A Smarter Prostate Cancer Biopsy
Researchers at Sunnybrook Health Sciences Centre are perfecting a type of GPS navigation and roadmap for prostate cancer biopsies, by combining 3D MRI (multiparametric magnetic resonance imaging) and ultrasound to better guide the biopsy needle.
Standard biopsies use ultrasound alone which limits visualization of the tumour. With what radiologist Dr. Masoom Haider calls the ‘smart biopsy, men undergo an image-navigated biopsy to the area of cancer only, resulting in far fewer biopsies for the patient, and more accurate assessment of the tumour.
Studies conducted by Dr. Haider and Dr. Laurent Milot in Medical Imaging, and oncologists Drs. Laurence Klotz, Danny Vesprini, Andrew Loblaw and Robert Nam of Sunnybrook’s Odette Cancer Centre’s Genitourinary Cancer Care team show significant cancers can be found based on three to four needle biopsies or tissue samples using smart biopsy, compared to 12 needles with the standard procedure.

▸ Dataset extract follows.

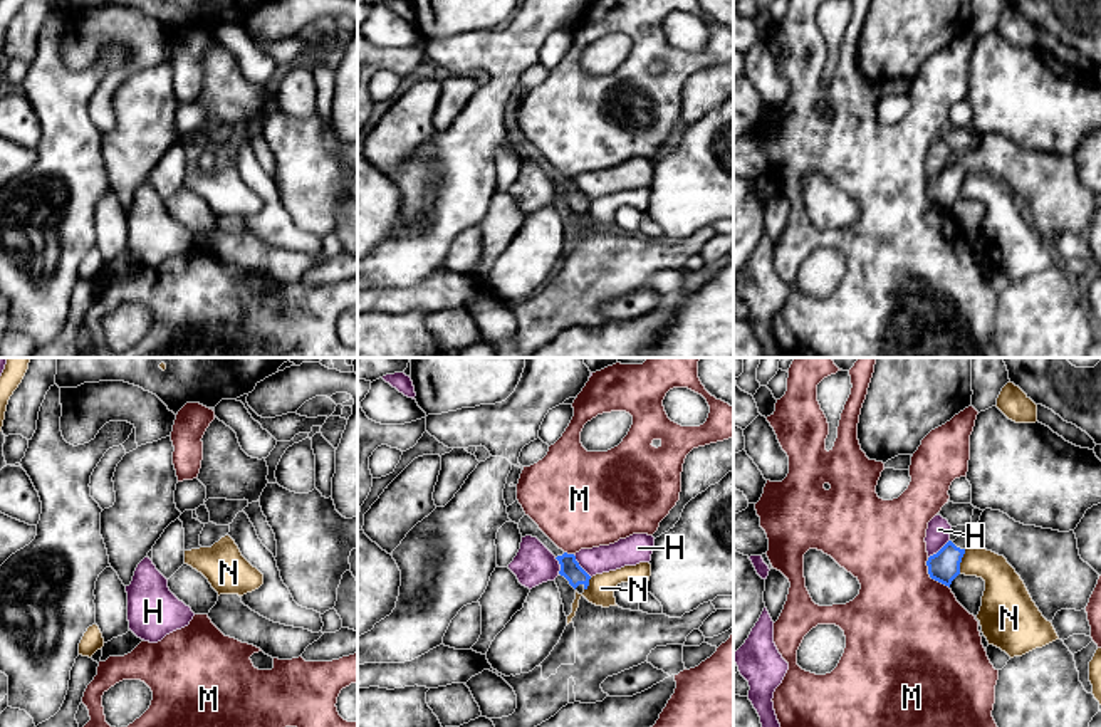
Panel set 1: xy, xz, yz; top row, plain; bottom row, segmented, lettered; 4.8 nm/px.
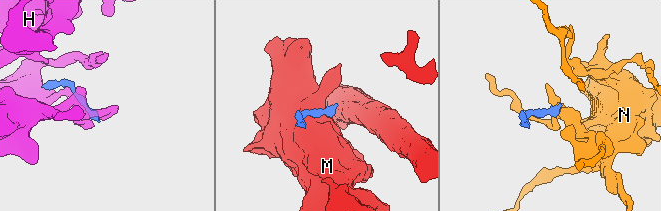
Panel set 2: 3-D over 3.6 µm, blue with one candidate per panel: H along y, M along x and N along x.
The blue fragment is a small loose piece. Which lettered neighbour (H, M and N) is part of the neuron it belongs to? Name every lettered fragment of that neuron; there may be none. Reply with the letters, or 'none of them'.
none of them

“With a clearer view, we are also detecting tumours that were missed on first biopsy done the standard way.” The three-dimensional view is made up of an MRI taken just before the procedure that is fused with ultrasound imaging recorded during the procedure. “MRI substantially improves our ability to identify and characterize tumours,” says Dr. Haider, chief of the Department of Medical Imaging at Sunnybrook, and a professor in the department of Medical Imaging at the University of Toronto, who helped refine the technologies to localize cancers with MRI.
Sunnybrook’s Odette Cancer Centre is one of only a few centres in Canada conducting research with a large volume of navigated smart biopsies.
Ultrasound for faster breast cancer treatment tracking
Knowing sooner helps better tailor treatment. That’s the premise behind new imaging research known as Quantitative Ultrasound being led by Dr. Gregory Czarnota. A radiation oncologist of the Odette Breast Cancer care team, Dr. Czarnota is using low-intensity ultrasound to detect cancer cell death from chemotherapy, in one to four weeks, in patients with locally advanced breast cancer.
“A faster determination of how a cancer is responding means clinicians can modify to a course of more effective treatment, essentially individualizing treatment that much sooner for the patient,” says Dr. Czarnota, who is also the head of Radiation Oncology at the Odette, and a senior scientist at Sunnybrook Research Institute.
Dr. Czarnota and his team use ultrasound as functional imaging to monitor tumour metabolic activity, applying special software to detect the absence or presence of cell death. This technology has been trialed with over 100 women with locally advanced breast cancer who had pre-surgery or neoadjuvant chemotherapy, a frequent treatment approach to shrink typically large breast tumours for better breast-conserving surgery.
“The results proved that the technology works – that within one to four weeks we can demonstrate whether a specific chemotherapy was going to work,” says Dr. Czarnota. Cancer response to treatment is usually only known after months of treatment and is determined by MRI or CT (computed tomography).
“We’re now at the stage where the technology is being expanded to potentially benefit other patients through more clinical trials in other centres,” he says.
Minimally invasive approach may replace liver biopsy
What if patients could avoid a biopsy and undergo an equally telling but non-invasive test? That is the question posed by Dr. Laurent Milot, an abdominal radiologist in Medical Imaging at Sunnybrook, who collaborates with the Gastrointestinal and Genitourinary Cancer Care teams at the Odette Cancer Centre.
Dr. Milot is the first in the world to show in cancer that MRI with a newer contrast agent, gadofosveset trisodium, better characterizes whether or not an abnormality is cancer, compared to MRI with standard gadolinium contrast agent.
“This technique could significantly benefit patients with spots on the liver that are highly suspicious of potential spread from colorectal cancer, especially as liver biopsy can be risky,” says Dr. Milot.
His research published in the Journal of Magnetic Resonance Imaging shows that after 10 minutes, MRI with gadofosveset trisodium produces images with a distinct black hollow or leakage of contrast agent in cancer lesions, compared to images of pooling of contrast agent in benign ones.
He is using this technique in early clinical trials with patients and collaborating with Odette oncologists to use the data for vital surgical planning.
To better characterize tumours, Dr. Milot, an affiliate scientist at Sunnybrook Research Institute who completed his Medical Imaging specialty at l’Université de Claude-Bernard Lyon 1 in France, is also researching the use of microscopic bubbles or microbubbles within blood vessels with contrast-enhanced ultrasound. Cancer lesions distinctly show rapid ‘wash out’ of microbubbles due to the abnormal vasculature of tumours, while benign lesions accumulate or retain them.